[Appellante], wonende te [woonplaats] (hierna: appellante),
tegen de uitspraak van de rechtbank Assen van 22 oktober 2007, 06/1425 (hierna: aangevallen uitspraak),
de Raad van bestuur van het Uitvoeringsinstituut werknemersverzekeringen (hierna: Uwv).
Datum uitspraak: 5 juni 2009
Namens appellante heeft mr. M.R.M. Schaap, advocaat te Groningen, hoger beroep ingesteld.
Het Uwv heeft een verweerschrift ingediend.
Naar aanleiding van een vraagstelling van de Raad heeft het Uwv bij brief van 19 februari 2009 een rapport van 18 februari 2009 van bezwaararbeidsdeskundige J. Langebeeke ingestuurd.
Het geding is behandeld ter zitting van de Raad op 24 april 2009. Appellante en haar gemachtigde zijn daarbij niet verschenen. Namens het Uwv is verschenen mr. F.H.M.A. Swarts.
1.1. Appellante was laatstelijk werkzaam als medewerkster in een supermarkt voor 32 uur per week. Op 12 november 1996 heeft appellante zich voor die werkzaamheden ziek gemeld wegens rug- en nekklachten. Later kwamen daar surmenageklachten als gevolg van een miskraam in 1997 bij.
1.2. Na het doorlopen van de wettelijke wachttijd is aan appellante met ingang van 19 augustus 1997 een uitkering ingevolge de Wet op de arbeidsongeschiktheidsverzekering (WAO) toegekend, berekend naar een mate van arbeidsongeschiktheid van 80 tot 100%.

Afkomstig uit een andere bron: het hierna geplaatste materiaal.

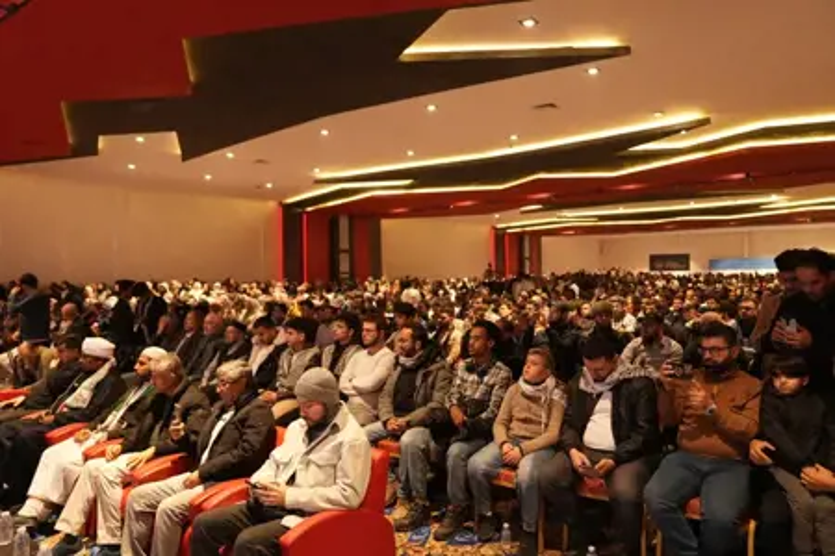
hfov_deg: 69.4
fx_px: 603
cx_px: 418
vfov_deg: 49.6
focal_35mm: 26
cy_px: 278
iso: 2500
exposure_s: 1/100
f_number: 2.8
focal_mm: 26
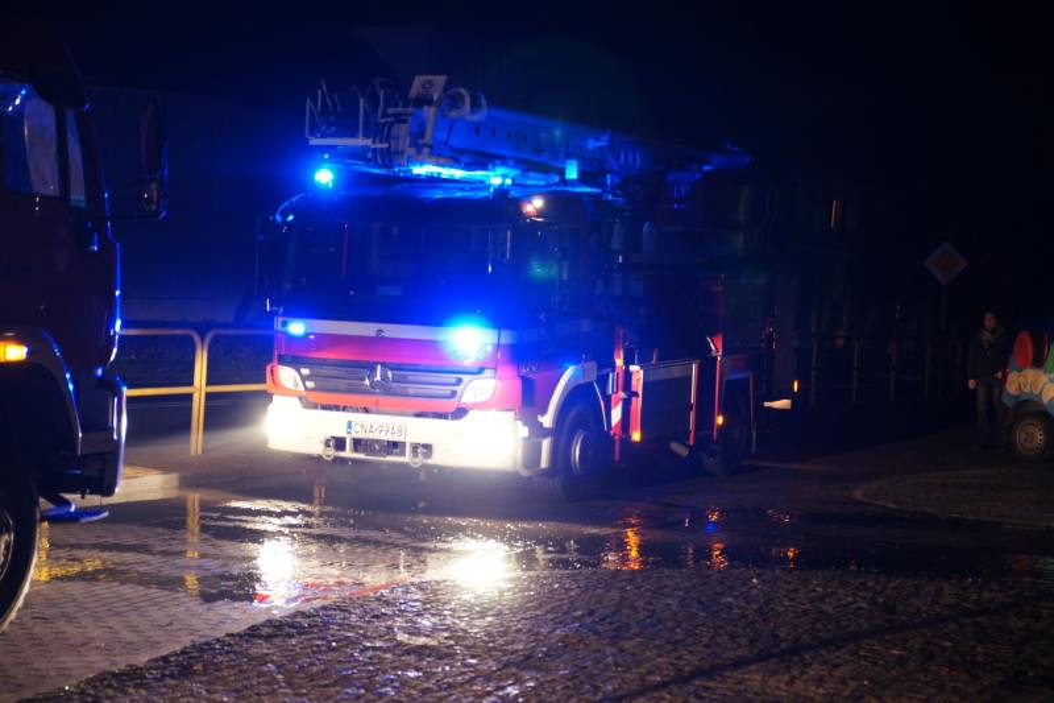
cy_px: 352
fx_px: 2195
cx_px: 527
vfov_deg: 18.2
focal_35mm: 75
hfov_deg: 27.0
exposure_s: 1/25
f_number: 2.8
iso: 800
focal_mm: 50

1.3. Bij besluit van 31 maart 2006 heeft het Uwv de WAO-uitkering van appellante met ingang van 1 juni 2006 ingetrokken onder de overweging dat de mate van haar arbeidsongeschiktheid met ingang van laatstgenoemde datum minder dan 15% bedraagt.
2. In de bezwaarfase is onderzoek verricht door bezwaarverzekeringsarts J. Miedema. Deze verzekeringsarts heeft dossierstudie verricht en in het rapport van 16 augustus 2006 geconcludeerd dat er geen aanleiding is om af te wijken van het primaire medische oordeel. Bezwaararbeidsdeskundige Langebeeke heeft vervolgens de passendheid van de geduide functies opnieuw beoordeeld en in het rapport van 1 november 2006 geconcludeerd dat een tweetal functies komt te vervallen. Er blijven echter voldoende functies over om de schatting op te baseren, waarbij de mate van arbeidsongeschiktheid ongewijzigd minder dan 15% is. Bij besluit van 2 november 2006 (hierna: het bestreden besluit) heeft het Uwv het bezwaar van appellante tegen het besluit van 31 maart 2006 ongegrond verklaard.

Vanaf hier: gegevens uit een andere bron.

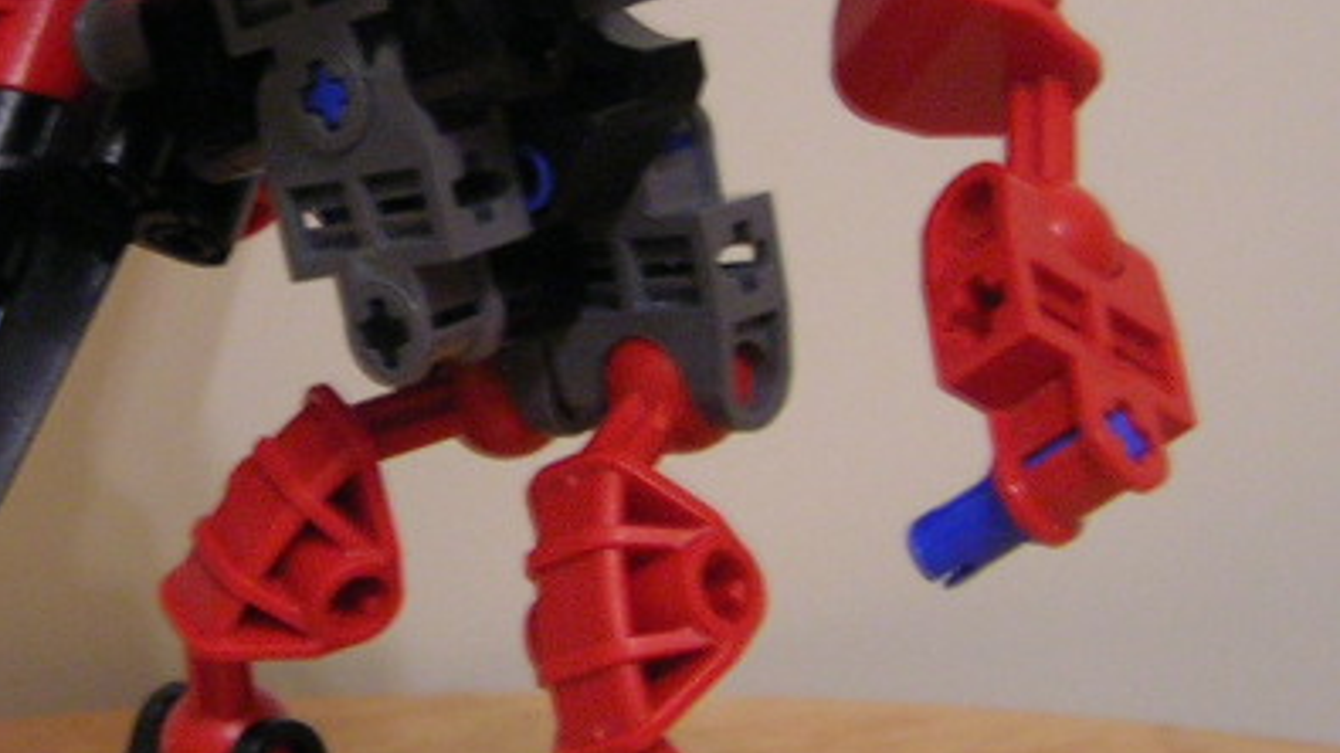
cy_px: 204
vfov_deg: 12.6
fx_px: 3410
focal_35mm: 96
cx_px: 258
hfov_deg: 21.9
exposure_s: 1/4.7
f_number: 2.9
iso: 99
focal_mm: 5.7
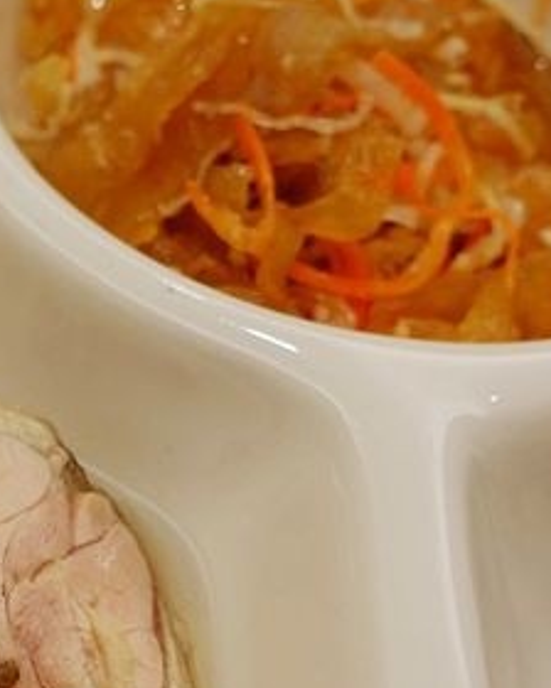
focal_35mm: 72
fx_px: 1468
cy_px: 466
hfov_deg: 20.2
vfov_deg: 26.2
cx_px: -66
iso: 200
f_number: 2.8
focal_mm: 12.06
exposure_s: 1/40
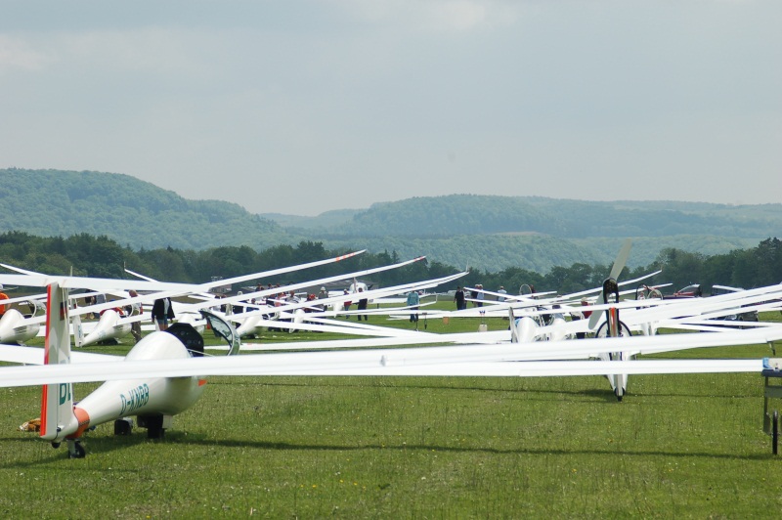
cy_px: 260
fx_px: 3256
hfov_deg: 13.7
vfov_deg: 9.1
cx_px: 391
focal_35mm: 150
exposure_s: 1/400
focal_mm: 100
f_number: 11
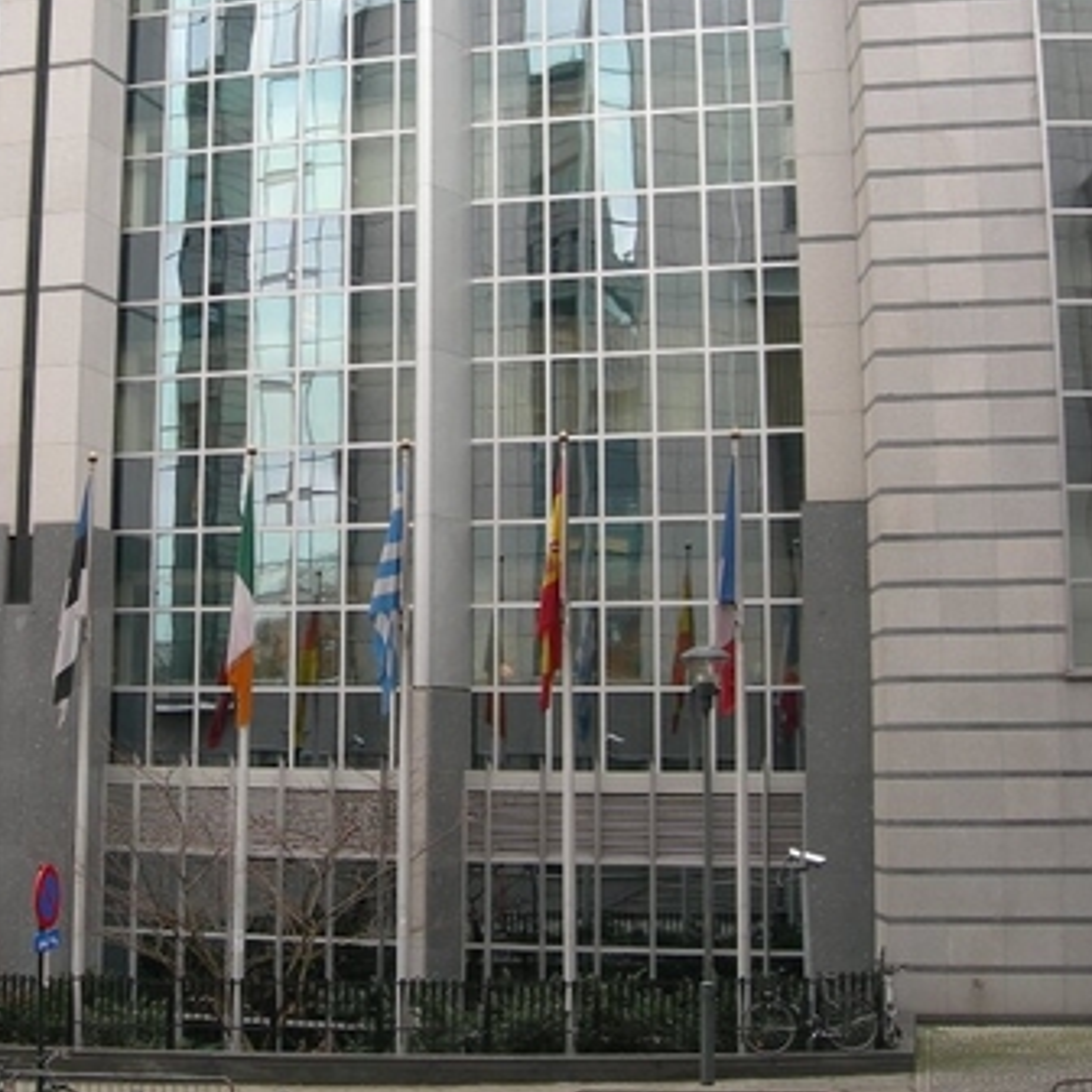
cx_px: 299
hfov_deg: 28.3
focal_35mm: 60
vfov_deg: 28.4
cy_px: 374
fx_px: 2141
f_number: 2.8
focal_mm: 7.8
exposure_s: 1/74.1
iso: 50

3.1. De rechtbank heeft het beroep gegrond verklaard, het bestreden besluit vernietigd en bepaald dat de rechtsgevolgen van het vernietigde besluit geheel in stand blijven. Wat betreft de medische grondslag van het bestreden besluit heeft de rechtbank overwogen dat het van onvoldoende zorgvuldigheid getuigt een medisch oordeel per een toekomstige datum te baseren op de aanname dat de psychomentale spankracht van appellante na de laatste IVF-behandeling aanzienlijk zal verbeteren. Gelet op de bij het Uwv bekende kwetsbaarheden van appellante op dit punt had het Uwv zich hierin naar het oordeel van de rechtbank zorgvuldiger dienen op te stellen. Tevens heeft bezwaarverzekeringsarts J. van der Leij op 13 februari 2007, tijdens het geding in beroep, de FML nog aangepast in verband met beperkende toelichtingen op een tweetal items. Gelet op het vorenstaande heeft de rechtbank het bestreden besluit vernietigd wegens een ondeugdelijke motivering.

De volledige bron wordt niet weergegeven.